From the first line of the entries through the line containing "not been sought", output everything exactly except the pictures.
-------- Input
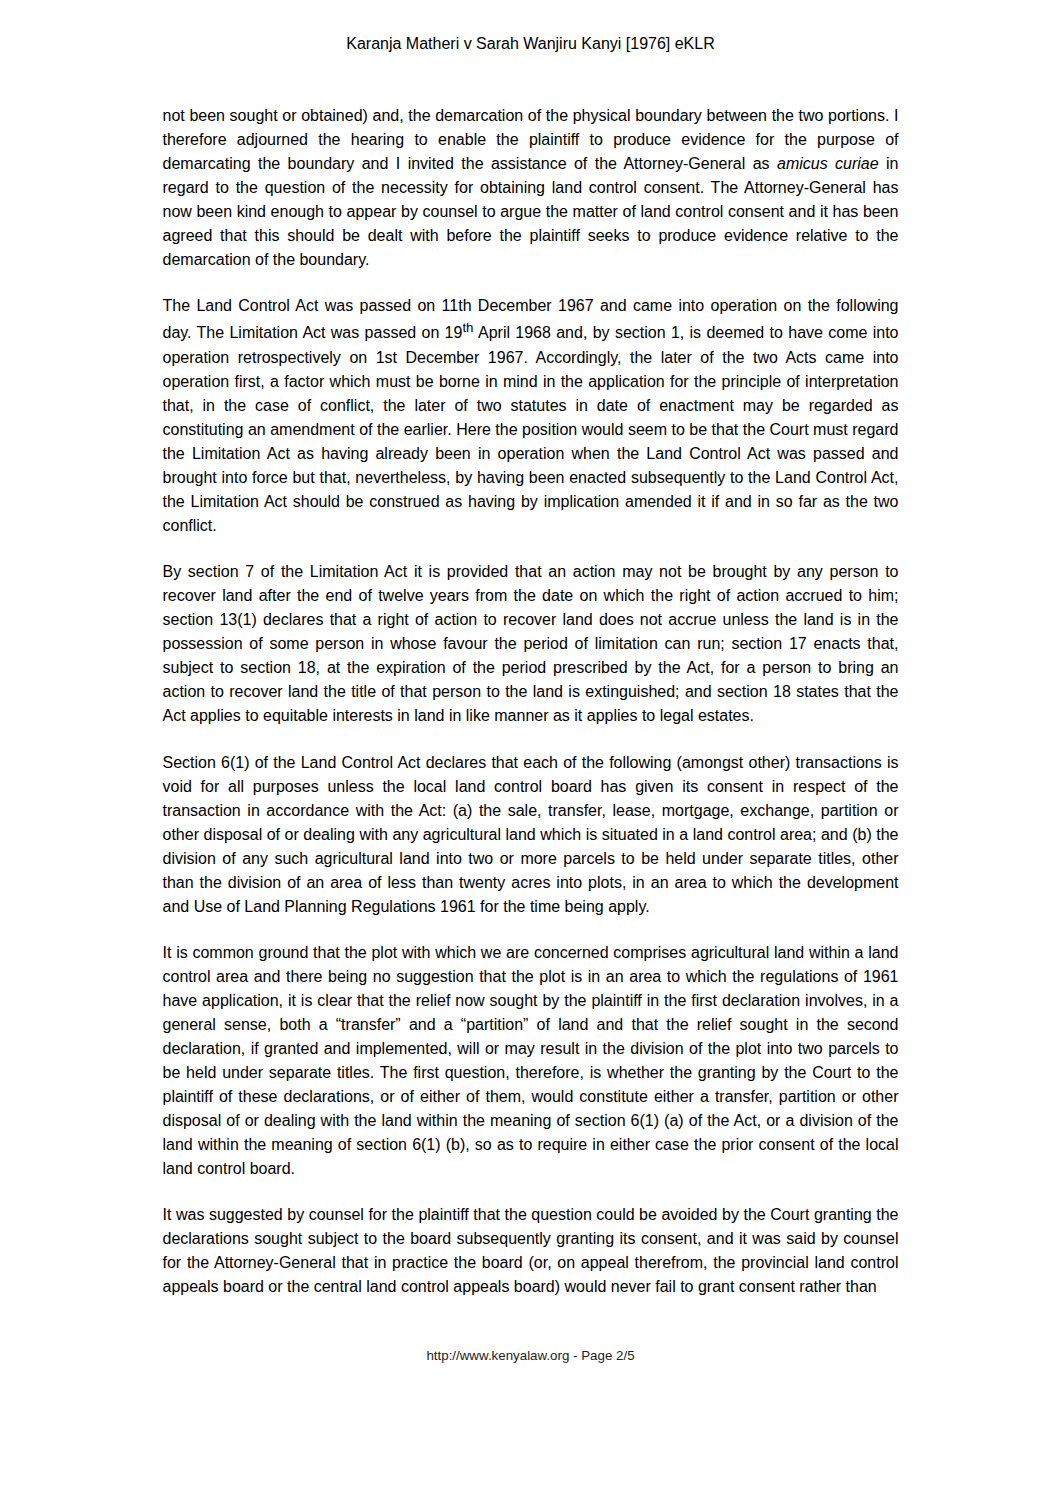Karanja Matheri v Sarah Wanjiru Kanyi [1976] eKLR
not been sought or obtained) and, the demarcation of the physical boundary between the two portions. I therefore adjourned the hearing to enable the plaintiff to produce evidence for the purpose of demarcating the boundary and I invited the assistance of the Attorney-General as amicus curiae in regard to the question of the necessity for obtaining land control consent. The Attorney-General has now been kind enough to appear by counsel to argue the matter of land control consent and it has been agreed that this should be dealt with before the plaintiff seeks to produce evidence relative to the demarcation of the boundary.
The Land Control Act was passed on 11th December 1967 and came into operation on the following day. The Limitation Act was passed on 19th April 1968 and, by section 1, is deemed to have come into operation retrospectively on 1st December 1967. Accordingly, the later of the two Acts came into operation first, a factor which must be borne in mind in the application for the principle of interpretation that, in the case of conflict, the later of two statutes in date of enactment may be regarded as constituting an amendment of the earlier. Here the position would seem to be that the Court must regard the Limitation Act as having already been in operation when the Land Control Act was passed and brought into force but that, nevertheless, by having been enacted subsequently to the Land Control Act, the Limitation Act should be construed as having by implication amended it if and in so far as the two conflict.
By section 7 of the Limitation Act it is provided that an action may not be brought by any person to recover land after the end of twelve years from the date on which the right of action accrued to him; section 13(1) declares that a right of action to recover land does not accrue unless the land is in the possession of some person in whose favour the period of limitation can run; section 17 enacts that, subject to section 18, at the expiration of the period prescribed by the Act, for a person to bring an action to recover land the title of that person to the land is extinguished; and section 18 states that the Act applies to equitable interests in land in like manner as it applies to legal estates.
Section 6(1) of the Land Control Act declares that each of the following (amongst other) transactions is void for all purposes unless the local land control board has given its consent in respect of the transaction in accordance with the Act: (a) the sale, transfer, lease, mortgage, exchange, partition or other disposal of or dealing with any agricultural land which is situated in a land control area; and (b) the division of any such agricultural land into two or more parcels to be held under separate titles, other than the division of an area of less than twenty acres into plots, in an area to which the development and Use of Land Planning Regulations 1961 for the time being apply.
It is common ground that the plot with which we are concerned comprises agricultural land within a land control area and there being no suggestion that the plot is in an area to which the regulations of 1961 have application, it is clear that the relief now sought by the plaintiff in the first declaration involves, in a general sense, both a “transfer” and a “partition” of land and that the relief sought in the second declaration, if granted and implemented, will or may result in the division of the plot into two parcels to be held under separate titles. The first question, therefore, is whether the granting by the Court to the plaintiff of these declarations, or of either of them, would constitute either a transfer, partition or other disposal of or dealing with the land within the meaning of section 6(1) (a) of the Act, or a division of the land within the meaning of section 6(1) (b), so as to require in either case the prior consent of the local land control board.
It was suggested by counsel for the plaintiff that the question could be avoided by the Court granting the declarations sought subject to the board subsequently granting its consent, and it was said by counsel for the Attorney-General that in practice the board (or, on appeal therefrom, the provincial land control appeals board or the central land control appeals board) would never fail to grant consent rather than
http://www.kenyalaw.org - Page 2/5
----------------
§ Solved exercise
Karanja Matheri v Sarah Wanjiru Kanyi [1976] eKLR
not been sought or obtained) and, the demarcation of the physical boundary between the two portions. I therefore adjourned the hearing to enable the plaintiff to produce evidence for the purpose of demarcating the boundary and I invited the assistance of the Attorney-General as amicus curiae in regard to the question of the necessity for obtaining land control consent. The Attorney-General has now been kind enough to appear by counsel to argue the matter of land control consent and it has been agreed that this should be dealt with before the plaintiff seeks to produce evidence relative to the demarcation of the boundary.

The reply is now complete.